Not everyone agrees. City council members, six of whom endorsed Kriseman in the election, complained that Foster cut funding for neighborhoods and the city's already anemic marketing budget at a time when the city needed to attract new jobs.
“I frankly think that the budget cuts that were in economic development were shortsighted,” Nurse said. “When business is soft, you don't reduce your sales effort and we cut ours in half during the recession.”
Foster remains adamant that he was right to curb spending and that he was able to get the city through the recession without layoffs.
“I was really tight with the people's money and I'm proud of that,” he said.
The gravest test of his leadership, Foster said, came in early 2011 when three city police officers were killed in a four-week period - the first officers killed in the line of duty in more than 20 years. Foster knew all three men. “These were personal losses,” Foster said. “It was the darkest period of my time as mayor.”
He also had to deal with outrage over the refusal of Goliath Davis III, then one of his top officials and a leader of the black community, to attend the funerals of the slain officers. Foster fired Davis.
“The outpouring of support from the public was probably greater than for any other decision I made,” he said.
But there was blow back, too. During the election, Davis blasted Foster's leadership and campaigned for Kriseman.
Foster's least popular decision may have been to close the city's pier despite the likelihood that the proposed replacement would be rejected in a referendum, as it was. Opponents in the primary and general election seized upon the issue as evidence of poor leadership.
In hindsight, Foster said he could have delayed a decision on the pier until after the election.
“Rick Baker was the master of putting things over to another term; he had political savvy I didn't,” Foster said. “I didn't make decisions based on how it would affect my re-electability; perhaps I should have.”
Foster's single term in office means he likely will not be regarded as one of the city's great mayors, said Darryl Paulson, professor emeritus of government and Florida politics at the University of South Florida St. Petersburg. He said Foster was held back by his inability to build coalitions with all of the city council and with the black community.
“Given the short time frame he had, he was more of a caretaker than a policymaker,” Paulson said “He never was able to convince them that what he wanted to do was in the best interests of the city.”

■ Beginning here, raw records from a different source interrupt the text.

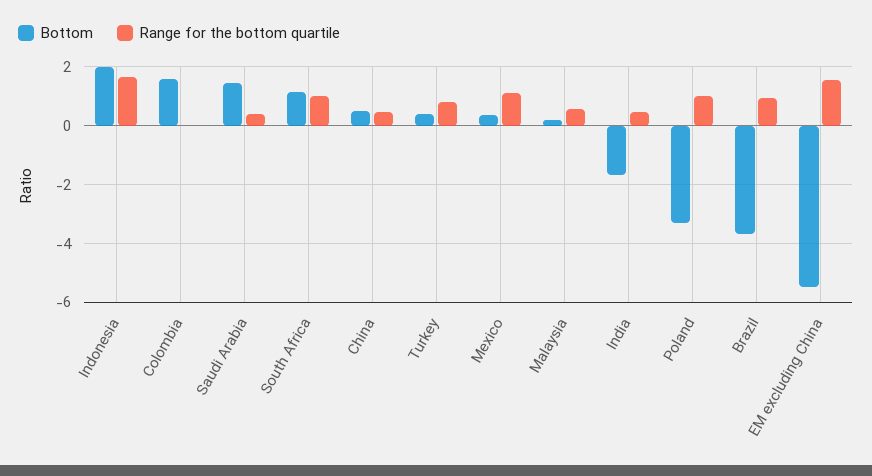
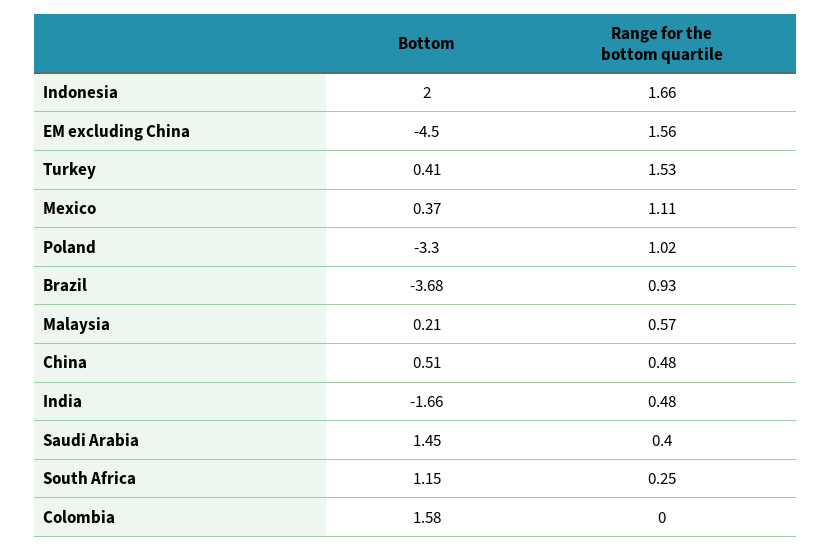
  {
    "Bottom": {
      "Indonesia": 2,
      "Colombia": 1.58,
      "Saudi Arabia": 1.45,
      "South Africa": 1.15,
      "China": 0.51,
      "Turkey": 0.41,
      "Mexico": 0.37,
      "Malaysia": 0.21,
      "India": -1.66,
      "Poland": -3.3,
      "Brazil": -3.68,
-     "EM excluding China": -5.5
+     "EM excluding China": -4.5
    },
    "Range for the bottom quartile": {
      "Indonesia": 1.66,
      "Colombia": 0,
      "Saudi Arabia": 0.4,
-     "South Africa": 1,
+     "South Africa": 0.25,
      "China": 0.48,
-     "Turkey": 0.75,
+     "Turkey": 1.53,
      "Mexico": 1.11,
      "Malaysia": 0.57,
      "India": 0.48,
      "Poland": 1.02,
      "Brazil": 0.93,
      "EM excluding China": 1.56
    }
  }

Shortly after leaving office, Foster will return to practicing law at a Vero Beach law firm owned by a long-time friend.
Except for a few family photos, he already has cleaned out his office. As mayor, he was regularly presented with plaques and recognition awards. Not comfortable touting his achievements, Foster threw away most of them. The rest will end up in a box his children will have to deal with when he's dead, he said.

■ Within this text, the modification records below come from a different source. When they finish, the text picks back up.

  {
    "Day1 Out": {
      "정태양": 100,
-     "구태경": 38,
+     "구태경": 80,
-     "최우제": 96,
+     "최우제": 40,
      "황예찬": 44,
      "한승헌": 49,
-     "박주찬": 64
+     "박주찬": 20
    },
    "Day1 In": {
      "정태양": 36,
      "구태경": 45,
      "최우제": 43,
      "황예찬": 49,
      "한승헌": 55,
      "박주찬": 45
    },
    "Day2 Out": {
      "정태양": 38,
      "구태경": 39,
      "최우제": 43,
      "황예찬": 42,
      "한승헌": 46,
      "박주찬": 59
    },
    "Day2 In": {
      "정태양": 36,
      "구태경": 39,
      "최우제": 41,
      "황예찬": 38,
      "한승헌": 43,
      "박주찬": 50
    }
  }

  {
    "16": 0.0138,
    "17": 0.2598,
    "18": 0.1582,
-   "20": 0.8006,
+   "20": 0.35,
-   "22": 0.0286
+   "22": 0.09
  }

All that was left on his desk for his last few weeks was his nameplate, a bible and a Daily Devotion.
“I don't believe in having a shrine to one's self,” he said.
After taking only two weeks of vacation in four years, the 50-year-old mayor took some time off during his last few weeks in office. He does not plan to attend Kriseman's swearing-in ceremony, but on that morning plans one last trip to the mayor's office to claim his nameplate as a memento.
He remains proud of what he and city workers achieved over the past four years, but is ready for his next challenge.